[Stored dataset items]

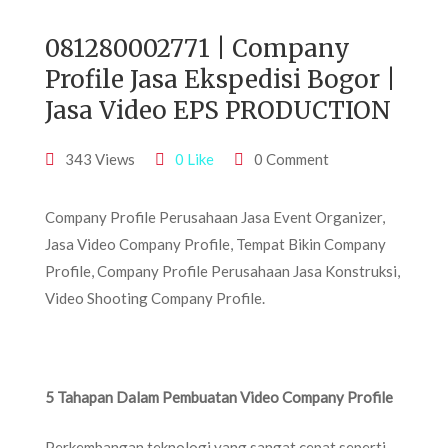
081280002771 | Company
Profile Jasa Ekspedisi Bogor |
Jasa Video EPS PRODUCTION
343 Views
0 Like
0 Comment
Company Profile Perusahaan Jasa Event Organizer,
Jasa Video Company Profile, Tempat Bikin Company
Profile, Company Profile Perusahaan Jasa Konstruksi,
Video Shooting Company Profile.
5 Tahapan Dalam Pembuatan Video Company Profile
Perkembangan teknologi yang sangat cepat seperti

▶ **What you should do**
Return the text of every row above line for line, unchanged, and leave the pictures out.

▶ **Answer**
081280002771 | Company
Profile Jasa Ekspedisi Bogor |
Jasa Video EPS PRODUCTION
343 Views
0 Like
0 Comment
Company Profile Perusahaan Jasa Event Organizer,
Jasa Video Company Profile, Tempat Bikin Company
Profile, Company Profile Perusahaan Jasa Konstruksi,
Video Shooting Company Profile.
5 Tahapan Dalam Pembuatan Video Company Profile
Perkembangan teknologi yang sangat cepat seperti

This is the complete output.